* [Excerpted passage]:
- - - - - - -
# Merge Sort
- use divide-and-conquer approach:
    1. if list is of length 0 or 1, already sorted
    2. if list has more than one element, split into two lists, and sort each
    3. merge sorted sublists
        1. look at first element of each, move smaller to the end of the result
        2. when one list empty, just compy the rest of the other list
        

### Divide and conquer
- keep splitting lists in half until you have sublists of only 1 element
- merge such that **sublists will be sorted after merge**

### Merging sublist step

In [2]:
def merge(left, right):
    """
    input: two lists (left and right) that we know are sorted
    output: sorted result of the combination of left & right
    """
    result = []
    i, j = 0, 0
    """
    we will not be making copies of the list, just simply
    walking down the list indexes
    making a copy of the list adds an O(n) step
    """
    #while not at the end of either the end of the left or right list
    while i < len(left) and j < len(right): #linear
        if left[i] < right[i]:
            result.append(left[i]) # constant
            i += 1
        else:
            result.append(right[j])
            j += 1 
    #appends the remainder of the left list if not empty
    while (i < len(left)):
        result.append(left[i])
- - - - - - -
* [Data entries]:
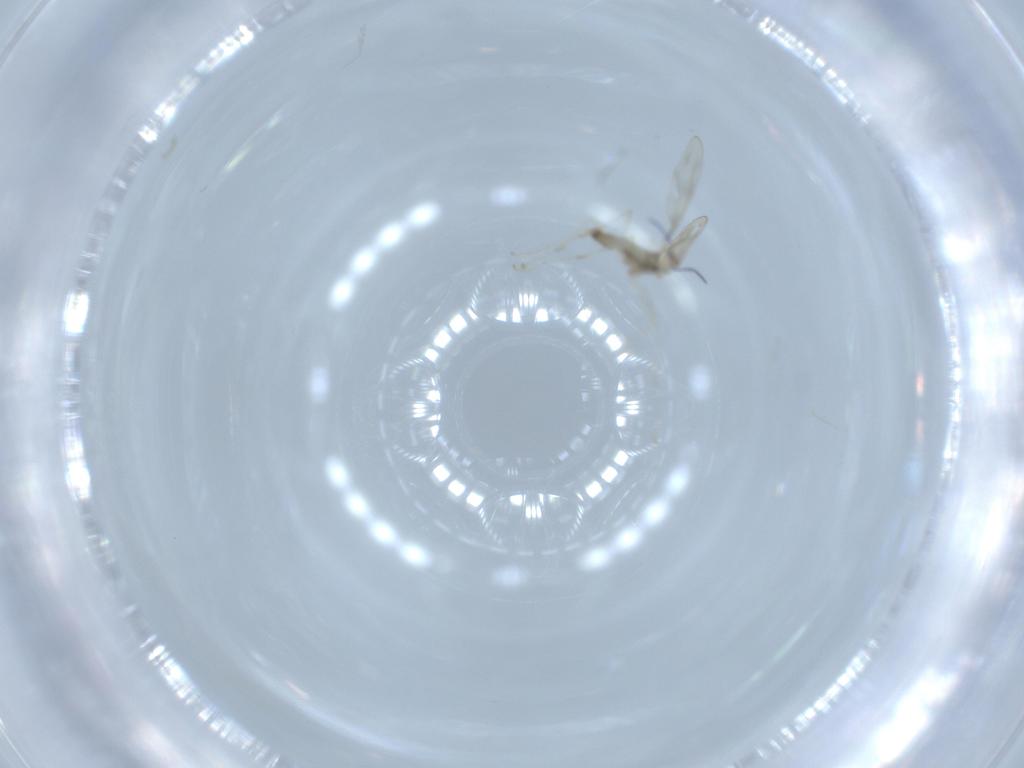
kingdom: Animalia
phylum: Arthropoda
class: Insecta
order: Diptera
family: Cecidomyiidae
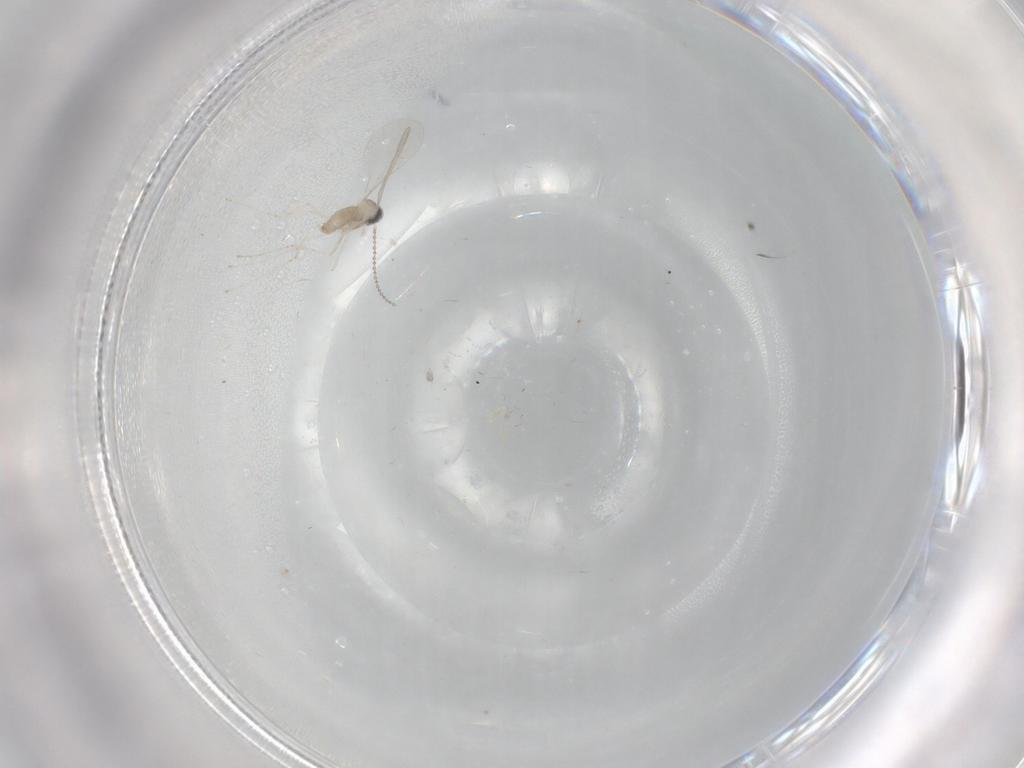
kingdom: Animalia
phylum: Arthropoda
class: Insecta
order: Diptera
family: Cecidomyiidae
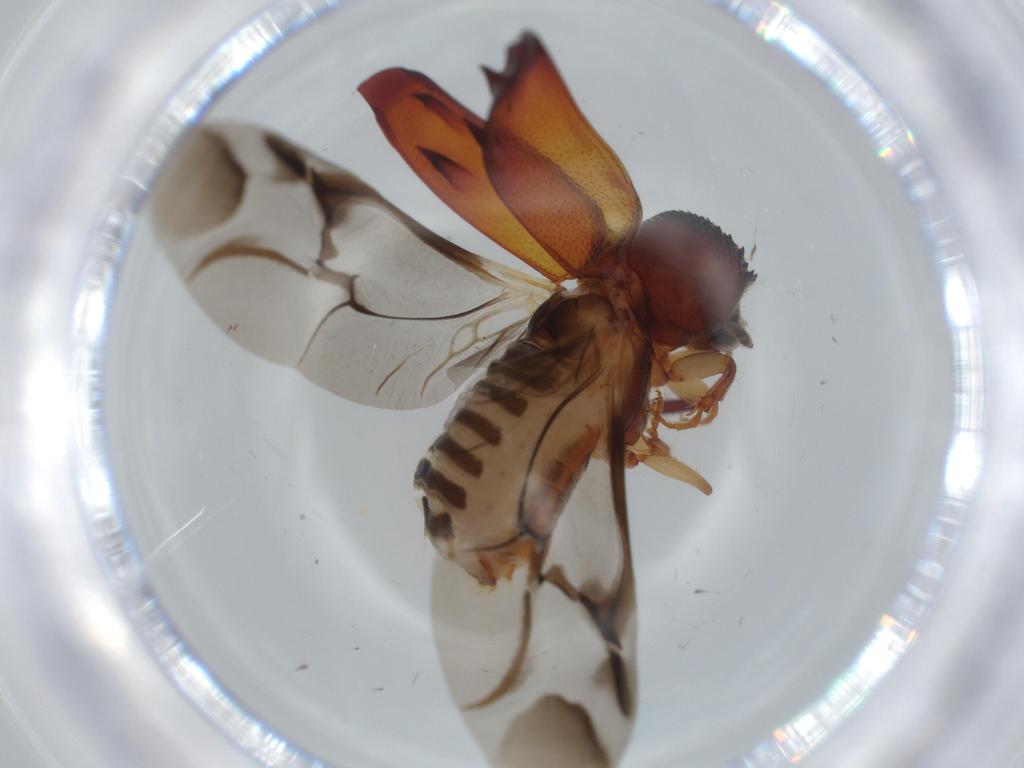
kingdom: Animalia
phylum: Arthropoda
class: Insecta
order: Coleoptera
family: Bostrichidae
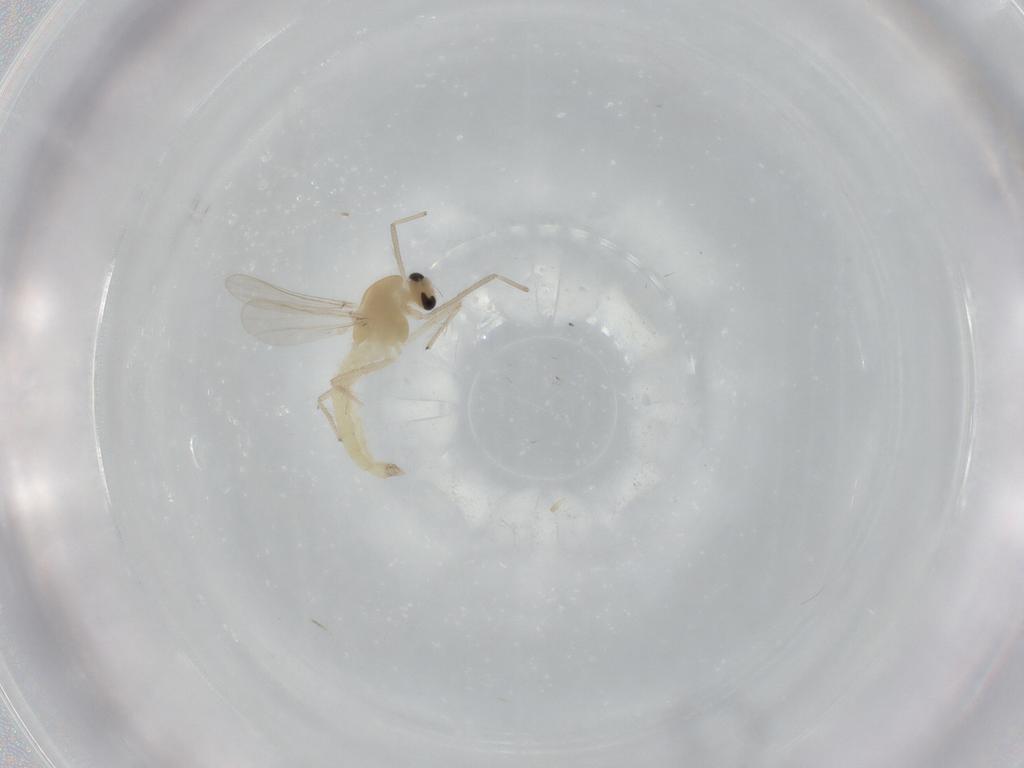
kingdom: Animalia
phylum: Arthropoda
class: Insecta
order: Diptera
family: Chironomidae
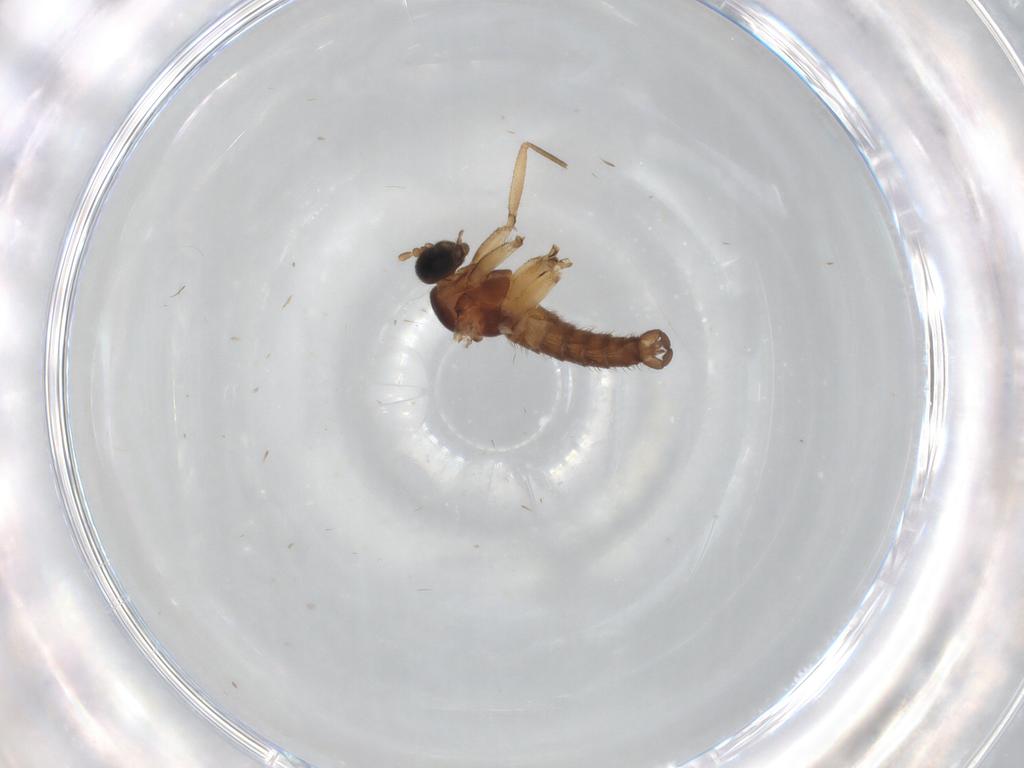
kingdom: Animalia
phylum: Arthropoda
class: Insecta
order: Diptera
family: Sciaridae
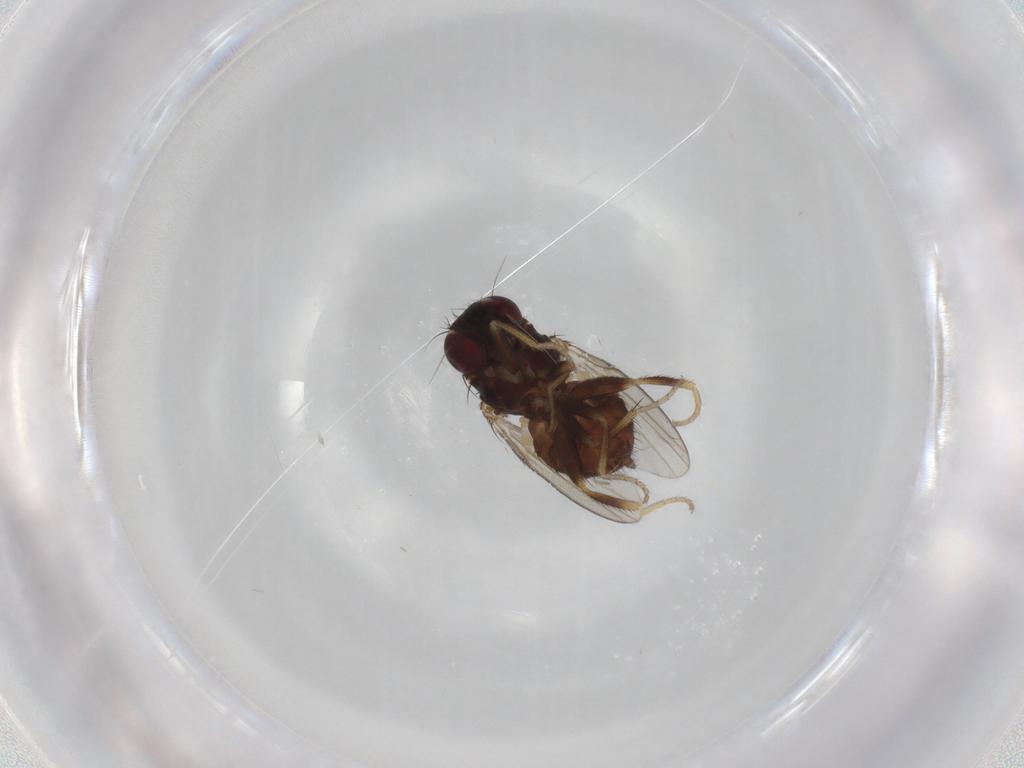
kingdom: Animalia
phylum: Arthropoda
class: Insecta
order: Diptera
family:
- - - - - - -
* [Set of tasks]:
a: In the merge sort notes, reproduce the portion between "result = []" and "result.append(right[j])", inclusive, substituting "stepping" for "walking".
b: According to the merge sort notes, what lengths does a list need to have to count as already sorted?

* [Exercise solutions]:
a:
result = []
    i, j = 0, 0
    """
    we will not be making copies of the list, just simply
    stepping down the list indexes
    making a copy of the list adds an O(n) step
    """
    #while not at the end of either the end of the left or right list
    while i < len(left) and j < len(right): #linear
        if left[i] < right[i]:
            result.append(left[i]) # constant
            i += 1
        else:
            result.append(right[j])

b: A length of 0 or 1.